I watched Philadelphia recently, yes, it was my first time though it released as far back as 1993.
For those who haven't watched it, Tom Hanks plays a topnotch lawyer who is the blue-eyed boy of his (conservative) law firm executives until they find out he has AIDS and is gay. Both these reasons play a major part in the decision to fire him though the argument states that "he was fired for incompetency". What made the case even more compelling is that he acquires the illness through a random sexual encounter rather than a tame blood transfusion. Tom hires Denzel Washington, a homophobic, small-time lawyer to fight his case. Denzel is cured of his homophobia and wins the lawsuit even as AIDS overcomes Tom. Washington argues that fear is an important ingredient in the recipe that forms prejudice, a simple fear of contracting the disease.
Fear, disgrace, humiliation, society, family, ostracism, change, values, beliefs, emotions... so many reasons drive people towards an act of prejudice.
In an ideal world, I would have loved to say life is too short to be prejudiced about religion, race, colour, size, looks, education, language, accent, profession, speech, gender, age, sexual orientation & choices, status, success, power... Isn't any act, big or small, that makes one human being commit injustice or even judge another due to an ingrained prejudice questionable?
Wikipedia explains: "The word prejudice refers to prejudgment: making a decision about, before becoming aware of the relevant facts of, a case or event."
Prejudice or prejudgement that creeps into practical, everyday parts of life intrigues me.
I will speak for myself first. Have I ever commited an act of injustice against a person or judged someone based on any of the above, consciously or unconsciously, knowingly or unknowingly?
Yes, I have. Guilty as charged. While I sincerely do my best to be non-judgemental, successfully most times, despite my best intentions prejudgement does sweep in... I might not be vocal or act upon it but prejudged I have.
Have I ever faced prejudice of any sorts? Of course I have, like all of us do, in some form or the other. Luckily for me, I haven't let it make a big difference or change my life in any way. I think prejudgement only affects one personally as much one lets it. The Tom Hanks case in Philadelphia was an offence because it had legal overtones and a larger social cause in gay rights.
I will take the specific instance of religion in my case since Islam is a subject of much debate and cause for suspicion in today's world.
"Oooh... you don't seem Muslim?" is the one I hear most often. Now, I don't dress in a particular way nor believe in the frills and rituals of religion so it doesn't bother me as much but it does rankle.
Tomorrow, if I wore a veil and practised Islam actively, would that make me any less or more socially acceptable? Again, I am not in accusation mode, just putting forth a point of view and thinking aloud if I may. We are all aware there are good eggs and bad eggs in this society.
I have always had an independent view of religion. I find believing in humanity easier. There is a superpower somewhere, within and outside of us in spirit. Places of worship, structure, form or practice are incidental. Love, respect and compassion rise above these mundane details for me.
While my parents might have missed out on shaping some aspects of my personality, I give them full credit for not bringing me up to disrespect, choose people or make any decision in my life based on religion. It has never, ever figured in my list of things to tick.
I am not just saying this. In my better years of education and working life in various parts of India, I have never felt short-changed because of my religion. I had the opportunity and liberty to explore all that I wanted. There were good days and bad ones but none had religion written over them.
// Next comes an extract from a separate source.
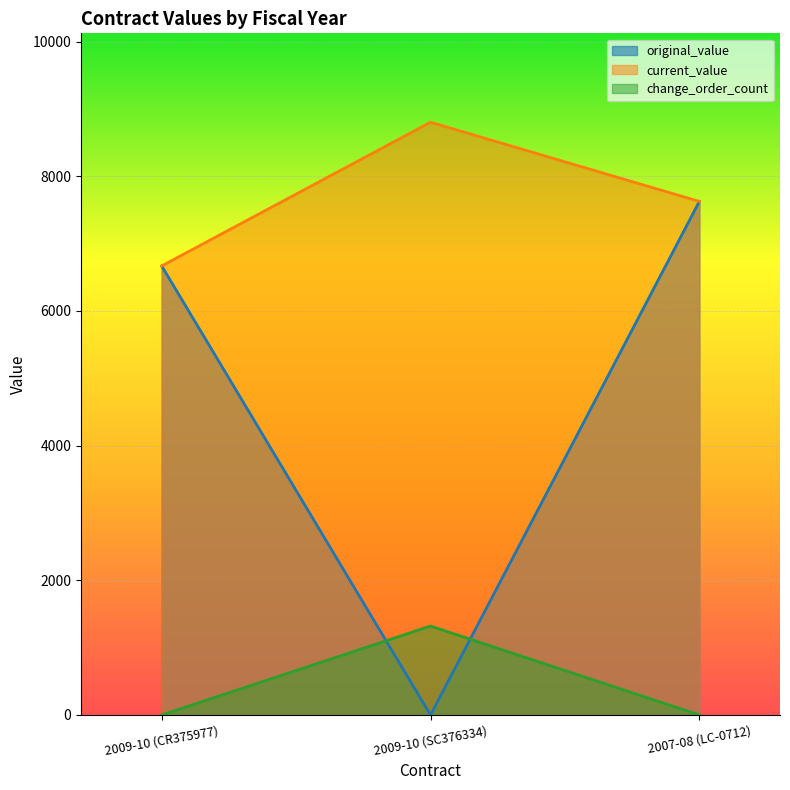

Reading right to left, transcribe all the data shown in this chart.

original_value: 7626.0	0.0	6668.5
current_value: 7626.0	8802.0	6668.5
change_order_count: 0.0	1320.3	0.0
To conclude, 1993 was also the year in which we had the Mumbai Hindu-Muslim riots. I was in college then and we lived in a cosmopolitan area. This was the year I first became "aware" of the religion I belonged to, despite my best efforts. All my friends, Muslim and Hindu alike, aired caution and concern for me and my family. Compassion ruled over religion.
My best girl friend at the time belonged to a conservative Hindu family and we practically lived in each other's homes. Her parents and brothers bravely offered my family their house and protection at the time though we chose to stay where we were.
Now, the whole city was under curfew for a week. The same friend was madly in love with a Muslim guy. All the lovebirds cared for every evening was when curfew would lift so they could "meet" for a stroll around the local park. Sweet.
So you see, the romantic idealist in me does want the happy ending as far as prejudice goes. But the practical snake rears its head and strikes me out flat.
Something within me tells me prejudice is one battle all of us will have to endure, whether we choose to or not.